Because of Victors situation and the things that he has gone through, Victor finds himself trapped in his thoughts. Walton wishes to accomplish greatness in a land that no man has yet to travel to and seems as though he will go to extreme lengths to achieve this. It got tied in, distinctly, with nationalism and culture. So let me get this right—Victor asks Robert to kill a giant creature made from dead body parts who has proven heretofore indestructible and bent on vengeance to anyone who does him wrong. I shall commit my thoughts to paper, it is true; but that is a poor medium for the communication of feeling. Walton's intense desire for discovery and the unknown, to the point that he would risk his life at sea, molds him along the lines of the epic hero type. This theme is relevant throughout the novel.
Walton's values are definitely questionable. Once Victor's monster was unleashed, he could not be drawn back again. At the height of his obsession, Victor basks in his self-appointed loneliness. Victor has no one; because of what he has so recklessly unleashed, his life has been made desolate. These adventures would provide a source for growth and material for writing, as seen throughout Shelley's Frankenstein. Both Walton and the Creature long for a companion to take them out of the loneliness they live in every day. Many quotes, including this one, provide support of this by showcasing the many sides of the multifaceted character that Marry Shelley develops.
This trait of Victors adds an imperfection to his character, something Foster would describe as symbolic. All of this loss perhaps inspired her 1826 novel The Last Man about a plague that wipes out all of humanity, save one lonely person. Through letters addressed to his sister Margaret Saville, we learn that Walton has traveled to Northern Europe and has hired a boat and crew to find passage through the North Pole to North America. But see, that's where he's wrong. Walton Makes His Decision Yes, the choice remains to Walton to walk away, to save himself and his crew.

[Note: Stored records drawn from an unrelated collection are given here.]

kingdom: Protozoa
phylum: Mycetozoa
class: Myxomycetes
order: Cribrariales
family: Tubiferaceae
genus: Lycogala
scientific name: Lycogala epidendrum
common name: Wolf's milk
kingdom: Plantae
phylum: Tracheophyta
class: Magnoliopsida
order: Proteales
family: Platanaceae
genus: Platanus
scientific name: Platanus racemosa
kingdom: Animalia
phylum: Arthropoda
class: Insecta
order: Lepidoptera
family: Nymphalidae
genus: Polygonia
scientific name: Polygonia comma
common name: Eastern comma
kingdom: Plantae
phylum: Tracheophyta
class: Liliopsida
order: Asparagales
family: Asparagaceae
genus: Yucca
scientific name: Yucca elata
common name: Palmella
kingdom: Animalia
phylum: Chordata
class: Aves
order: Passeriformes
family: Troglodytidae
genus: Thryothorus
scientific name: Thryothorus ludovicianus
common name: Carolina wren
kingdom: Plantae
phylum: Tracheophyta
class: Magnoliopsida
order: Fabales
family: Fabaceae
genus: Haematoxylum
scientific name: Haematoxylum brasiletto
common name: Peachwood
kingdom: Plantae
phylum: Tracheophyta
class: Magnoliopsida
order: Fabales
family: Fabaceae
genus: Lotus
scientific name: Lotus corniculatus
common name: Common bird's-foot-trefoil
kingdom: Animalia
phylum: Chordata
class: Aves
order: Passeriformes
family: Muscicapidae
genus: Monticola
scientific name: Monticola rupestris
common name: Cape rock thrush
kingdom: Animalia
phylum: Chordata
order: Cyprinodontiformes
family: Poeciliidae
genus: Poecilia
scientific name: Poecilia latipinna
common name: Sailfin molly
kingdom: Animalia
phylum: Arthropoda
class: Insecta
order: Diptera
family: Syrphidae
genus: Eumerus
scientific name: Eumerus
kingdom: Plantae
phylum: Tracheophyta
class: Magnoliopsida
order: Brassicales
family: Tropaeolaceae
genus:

Walton, with a desperate desire for a companion that is as passionate and intelligent as he, is taken by the man and develops an admiration for him. I have no one near me, gentle yet courageous, possessed of a cultivated as well as of a capacious mind, whose tastes are like my own, to approve or amend my plans. . This takes away any chance of him forming any real relationship. What would you be willing to give up to achieve them? It is through these letters that Walton narrates the tale of Dr. He has no one to comfort him and this leads to the madness of creating the monster.
Having nothing else to do with himself, as Victor contemplates everything that has happened to him, the situation, involving the monster and even his family life, worsens. The first character we meet is named Robert Walton. However, deep down, Walton is a man seeking fame. Now that he has no one to accompany himself on his journey he has nothing to look forward to. In a sense, he sees himself as a savior to the world because of his discoveries.
Unfortunately he does not connect at all with the other men, even though he is very fond of his lieutenant and the ship's master. Maybe gathering dead body parts out of charnel houses and graveyards, constructing a giant creature, and bringing it to life isn't such a great idea? If your goal, however, includes gathering dead body parts, assembling them, and injecting them with the essence of life and a bit of electricity,. Both men lack a permanent home, lack a lasting relationship from which they may obtain love, sympathy or support, they actually lack any relationships at all. Shelley uses Walton to add validity to the novel. However, he is ultimately scorned by the family and then violently pushed away by other people. Understanding the Novel Quote: If you had seen the man who thus capitulated for his safety, your surprise would have been boundless.